6.1 Numerical implementation of convection

As discussed in section 3.2, the convection is modeled by moving the vortices according to the equation

$$\frac{d}{dt} \vec{x}_i(t) = \sum_{j}\,\Gamma_j \, \vec{K}_\delta(\vec{x}_i(t);\vec{x}_j(t)) \quad \ ,$$ (6.1)

where $\Gamma_j$ is the circulation of vortex $j$, $\vec{x}_i$ is the position of the vortex $i$ at time $t$, and $\Gamma_j \vec{K}_\delta(\vec{x};\vec{x}_j)$ the velocity field of the vortex $j$ alone.

To integrate (6.1), we used the fourth order Runge-Kutta time stepping scheme proposed by Blum [27].

Unfortunately, the cost of computing the velocity of all the vortices using the summation (6.1) is proportional to $O(N^2)$, where $N$ is the number of vortices. Such computational effort would be unrealistic for flows where significant small-scale motion requires a fine vortex spacing, in other words, large $N$.

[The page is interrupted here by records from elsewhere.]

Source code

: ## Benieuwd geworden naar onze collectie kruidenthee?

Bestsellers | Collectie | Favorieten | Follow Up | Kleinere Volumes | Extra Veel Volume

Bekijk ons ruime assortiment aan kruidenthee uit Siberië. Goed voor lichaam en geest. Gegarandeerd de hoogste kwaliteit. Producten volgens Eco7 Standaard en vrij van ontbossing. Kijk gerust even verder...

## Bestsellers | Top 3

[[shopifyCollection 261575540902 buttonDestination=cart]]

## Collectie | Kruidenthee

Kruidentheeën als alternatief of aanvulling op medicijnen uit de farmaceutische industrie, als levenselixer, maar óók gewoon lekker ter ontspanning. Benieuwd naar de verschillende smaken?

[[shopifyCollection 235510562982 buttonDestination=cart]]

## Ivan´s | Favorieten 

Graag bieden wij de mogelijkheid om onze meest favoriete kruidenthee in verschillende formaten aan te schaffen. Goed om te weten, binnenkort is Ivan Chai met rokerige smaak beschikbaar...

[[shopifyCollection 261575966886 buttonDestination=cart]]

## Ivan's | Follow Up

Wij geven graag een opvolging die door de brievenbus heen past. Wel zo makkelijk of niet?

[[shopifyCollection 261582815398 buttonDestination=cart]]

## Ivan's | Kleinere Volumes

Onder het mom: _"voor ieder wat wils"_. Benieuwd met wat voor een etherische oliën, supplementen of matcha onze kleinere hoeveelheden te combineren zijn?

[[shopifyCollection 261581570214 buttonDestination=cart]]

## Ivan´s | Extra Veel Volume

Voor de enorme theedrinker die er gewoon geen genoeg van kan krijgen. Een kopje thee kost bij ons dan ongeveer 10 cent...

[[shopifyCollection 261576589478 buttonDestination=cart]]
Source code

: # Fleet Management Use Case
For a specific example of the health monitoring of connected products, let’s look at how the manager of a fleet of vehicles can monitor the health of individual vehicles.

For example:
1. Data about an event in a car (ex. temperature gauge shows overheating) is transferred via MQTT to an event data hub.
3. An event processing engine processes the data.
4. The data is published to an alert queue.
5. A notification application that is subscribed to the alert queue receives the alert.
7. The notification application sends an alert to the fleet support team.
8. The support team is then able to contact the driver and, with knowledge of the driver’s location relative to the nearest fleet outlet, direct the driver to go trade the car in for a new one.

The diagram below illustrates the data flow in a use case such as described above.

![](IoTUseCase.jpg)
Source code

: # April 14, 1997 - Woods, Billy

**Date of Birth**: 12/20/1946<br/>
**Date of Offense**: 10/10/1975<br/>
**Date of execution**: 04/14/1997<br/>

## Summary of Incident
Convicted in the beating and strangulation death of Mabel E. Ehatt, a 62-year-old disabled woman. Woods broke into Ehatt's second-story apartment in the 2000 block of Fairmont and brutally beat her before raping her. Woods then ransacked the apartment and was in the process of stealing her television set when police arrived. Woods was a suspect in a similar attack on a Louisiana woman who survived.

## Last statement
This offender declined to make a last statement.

To solve this dilemma, `fast' algorithms were developed by, among others, Greengard and Rokhlin [97] and Carrier et al. [36], and independently by Van Dommelen and Rundensteiner [233,240]. For the computations in this work the latter of these three schemes was used; it seems to have been the first available scheme that was solution adaptive [240], but it can be noticeably slower than the first two schemes. For all these schemes, the required amount of work is roughly proportional to $N$. More recent variations have been proposed by a number of authors, such as [2,5,10,74,75].

As explained in section 3.1, the velocity field $\vec{K}_\delta$ of a vortex is obtained by convolving the velocity field $\vec{K}$ of a point vortex with a smoothing function $\phi_\delta(\vec{x})$ which is usually taken to be of the form

$$\phi_\delta(\vec{x}) \;=\;\frac{1}{\delta^2}\: \phi\left( \frac{\vec{x}}{\delta} \right) \quad \ ,$$ (6.2)

with $\phi(\vec{x})$ an axisymmetric function that integrates to unity. Hence, to obtain $\vec{K}_\delta$ in (6.1) a smoothing function $\phi(\vec{x})$ must be chosen. Based on procedures for the random walk computations [213,231,237], a low-order algebraic smoothing function was chosen of form

$$\phi(\vec{x}) = \frac{1}{\pi}\;\frac{1}{ \left(1+\vert\vec{x}\vert^2\right)^2} \quad \ .$$ (6.3)

This smoothing function falls in a class discussed by Hald [106] for the Euler equations. A relatively small core size $\delta = \sqrt{0.5\nu\Delta t}$ was used, as is common in practical applications; see Goodman, Hou, & Lowengrub [91].